In this article, we’ll look at how to use the pandas library to read an XLSX file with Python.
Before going further and see how to do this, we need to understand what is a data frame first. We are going to use pandas DataFrames to do this task.
What is Data frame?
Similar to a spreadsheet, a data structure called a dataframe arranges data into a 2-dimensional table of rows and columns. Because they are a flexible and user-friendly method of storing and working with data, DataFrames are one of the most popular data structures used in contemporary data analytics.
Example of reading excel file using pandas
We are going to use the pandas library to do this task. In pandas library we have an API called read_excel which is particularly used to read excel files.
read_excel returns the Data frame or Dict of Date of frames based on the usage. These data frames has rows and columns which is equivalent to the excel sheet.
Reading an excel sheet from an excel file
Let’s say if you have ‘n’ sheets in your excel file and if you want to read a particular sheet which has a name as ‘excel_sheet’ then you can do it as shown below.
from pandas import read_excel
from IPython.display import display
# Change it to the name of your sheet; your sheet name can be found at the leftmost corner of your Excel document.
sheet_n ='excel_sheet' #sheet name
file_n = 'excel_file.xlsx' #Excel file name
df = read_excel(file_n, sheet_name = sheet_n)
# To display the data in the form of table, we will use the Display module from Ipython
display(df)
With the above implementation you can read only a specific sheet in the given excel file.
After calling the read_excel( ) the entire sheet data is returned as Data Frame and with the display module, we are displaying that info.
Read all excel sheets from excel file
Let’s say if you have an excel file which has ‘n’ sheets and if you want to read all the ‘n’ sheets from the given excel file, then use the following code to do that.
from pandas import read_excel
from IPython.display import display
# Change it to the name of your sheet; your sheet name can be found at the leftmost corner of your Excel document.

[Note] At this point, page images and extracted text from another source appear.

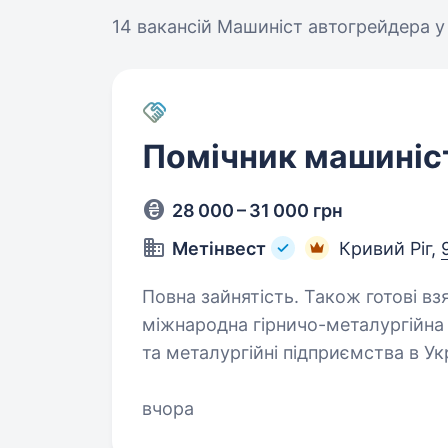
14 вакансій
Машиніст автогрейдера у
Помічник машиніс
28 000 – 31 000 грн
Метінвест
Кривий Ріг,
Повна зайнятість. Також готові взяти сту
міжнародна гірничо-металургійна 
та металургійні підприємства в У
весь виробничий ланцюжок — від 
до виробництва…
вчора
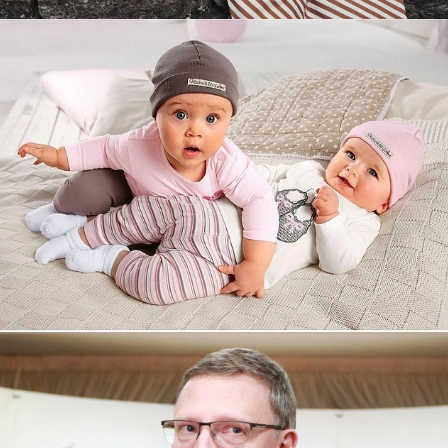
Увеличили выручку интернет-
магазину topdatop.ru на 25%!
Смотреть проект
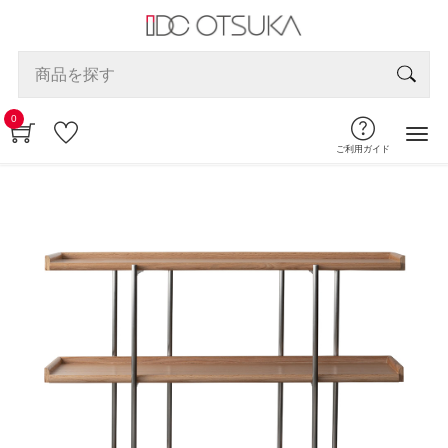
0
ご利用ガイド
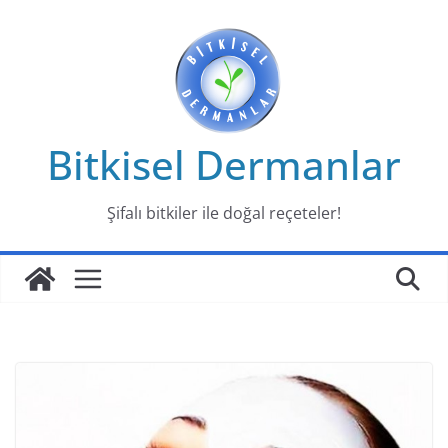
Skip
to
content
Bitkisel Dermanlar
Şifalı bitkiler ile doğal reçeteler!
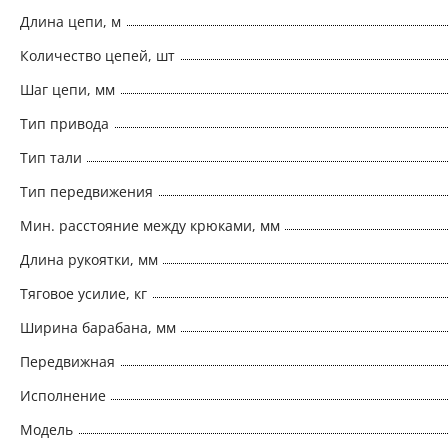
Длина цепи, м
Количество цепей, шт
Шаг цепи, мм
Тип привода
Тип тали
Тип передвижения
Мин. расстояние между крюками, мм
Длина рукоятки, мм
Тяговое усилие, кг
Ширина барабана, мм
Передвижная
Исполнение
Модель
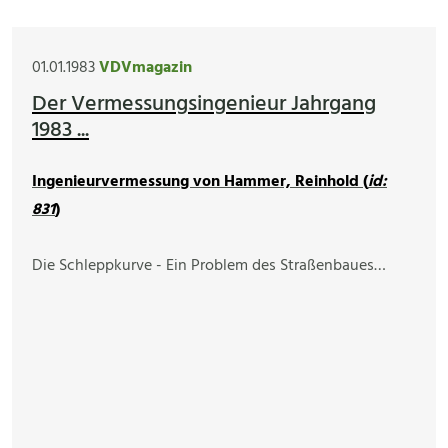
01.01.1983
VDVmagazin
Der Vermessungsingenieur Jahrgang
1983 ...
Ingenieurvermessung von Hammer, Reinhold (
id:
831
)
Die Schleppkurve - Ein Problem des Straßenbaues…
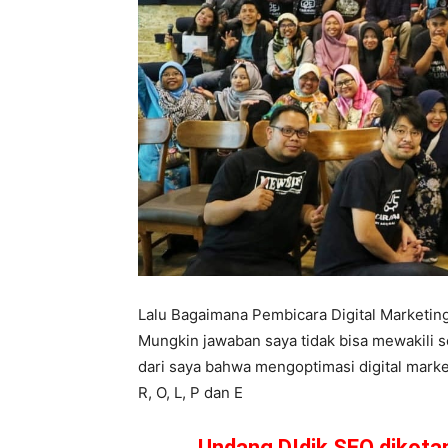
Lalu Bagaimana Pembicara Digital Marketi
Mungkin jawaban saya tidak bisa mewakili s
dari saya bahwa mengoptimasi digital market
R, O, L, P dan E
Undang DIdik SEO dikot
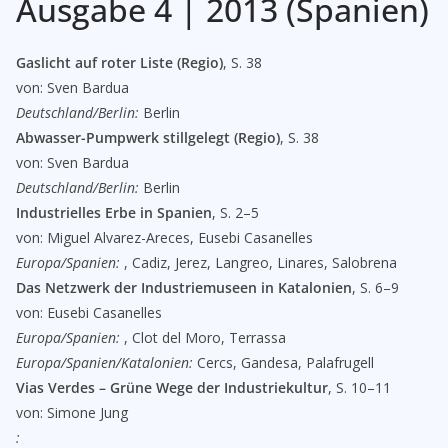
Ausgabe 4 | 2013 (Spanien)
Gaslicht auf roter Liste (Regio)
, S. 38
von: Sven Bardua
Deutschland/Berlin:
Berlin
Abwasser-Pumpwerk stillgelegt (Regio)
, S. 38
von: Sven Bardua
Deutschland/Berlin:
Berlin
Industrielles Erbe in Spanien
, S. 2–5
von: Miguel Alvarez-Areces, Eusebi Casanelles
Europa/Spanien:
, Cadiz, Jerez, Langreo, Linares, Salobrena
Das Netzwerk der Industriemuseen in Katalonien
, S. 6–9
von: Eusebi Casanelles
Europa/Spanien:
, Clot del Moro, Terrassa
Europa/Spanien/Katalonien:
Cercs, Gandesa, Palafrugell
Vias Verdes – Grüne Wege der Industriekultur
, S. 10–11
von: Simone Jung
:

sheet_n ='excel_sheet' #sheet name
file_n = 'excel_file.xlsx' #Excel file name
df = read_excel(file_n, sheet_name=None)
# To display the data in the form of table, we will use the Display module from Ipython
display(df)
If you are using any of the older version of pandas i.e. version which is less than 0.20, the you have use sheetname=None
to read all the sheets. In the latest versions you can use the above method.